Start SELECTED TEXT

# Captain Henry Hollywood O.b.e



## mac 1 (Aug 19, 2010)

could anyone help with citation for this man awarded during ww2.he diedcirca 1954 after a maritime career spanning almost six decades.MASTER MARINER indeed.


----------



## Duncan112 (Dec 28, 2006)

3rd Entry on Right Hand Column

http://www.london-gazette.co.uk/issues/36869/supplements/127



Maybe James Fisher in Barrow could help with what the award was for


----------



## Hugh MacLean (Nov 18, 2005)

Hello Mac,
The award was the MBE not the OBE.

mv OPEPE British coaster, James Fisher & Sons. 362 tons , built in 1937. Survived the war.
London Gazette 3 January 1945 - New Year's Honours List 1945.
Hollywood, Henry - Captain - MBE(Civ).

End SELECTED TEXT
Start DATA

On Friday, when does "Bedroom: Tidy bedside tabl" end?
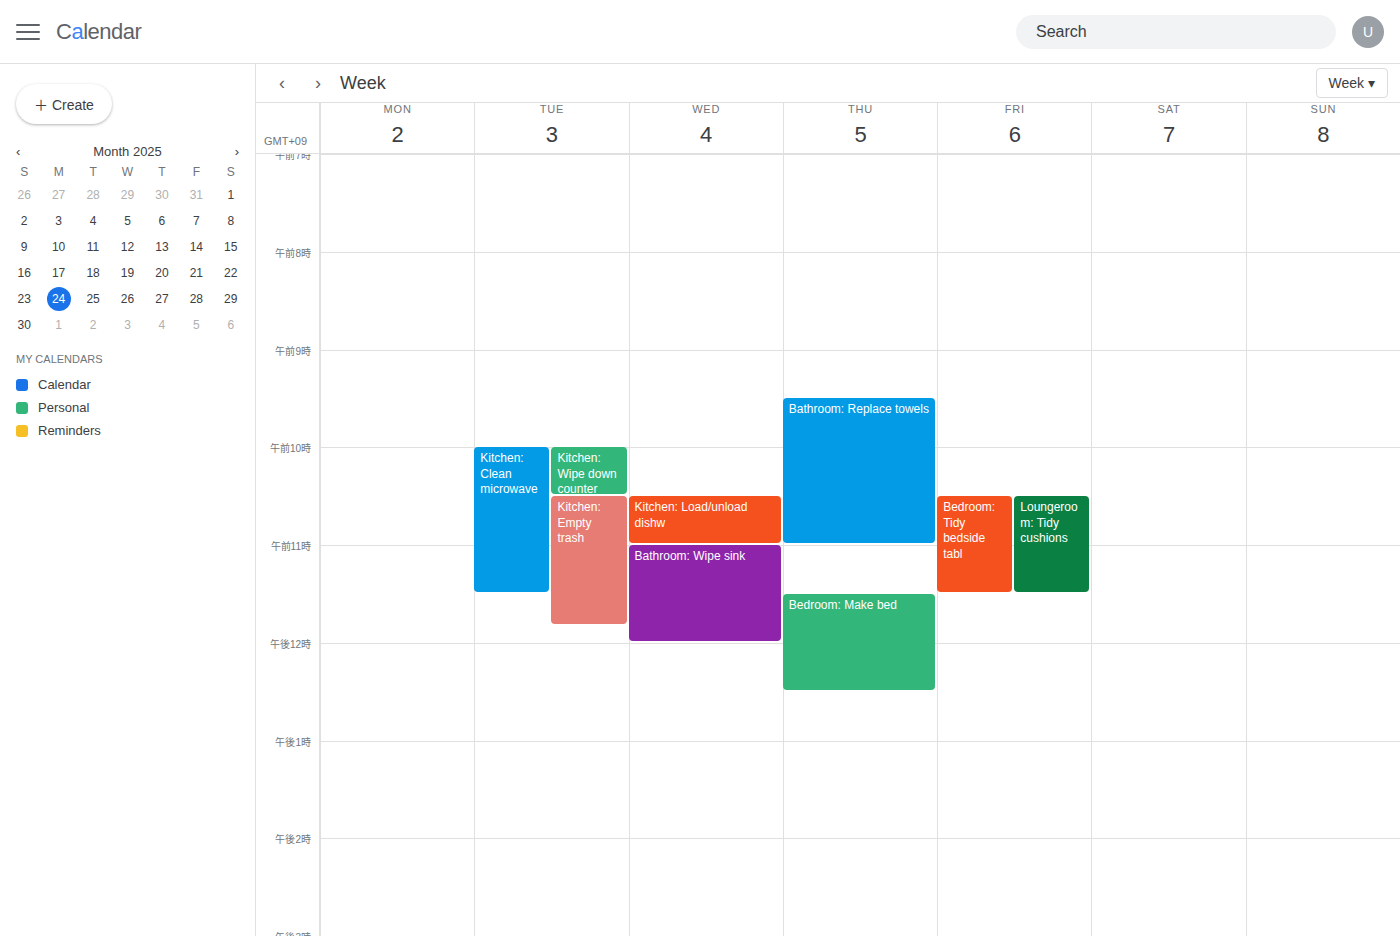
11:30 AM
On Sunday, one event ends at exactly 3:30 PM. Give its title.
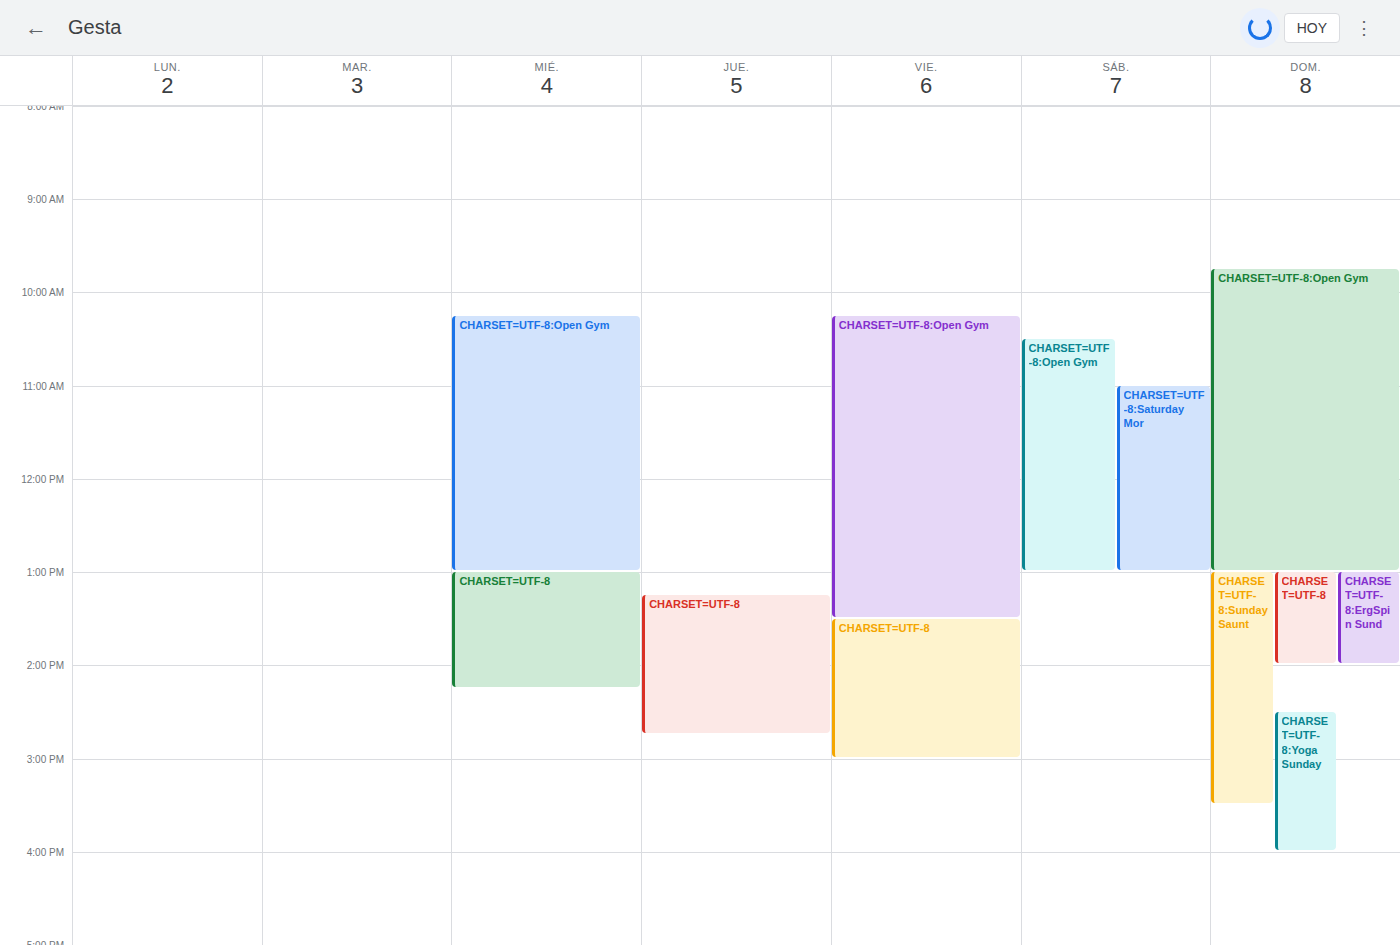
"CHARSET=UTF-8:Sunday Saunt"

End DATA

◆ THE TASK: Please retype the part of the forum thread about Captain Henry Hollywood above, starting with "mv OPEPE British" and going on through "Captain - MBE(Civ).".

◆ COMPLETE RESPONSE:
mv OPEPE British coaster, James Fisher & Sons. 362 tons , built in 1937. Survived the war.
London Gazette 3 January 1945 - New Year's Honours List 1945.
Hollywood, Henry - Captain - MBE(Civ).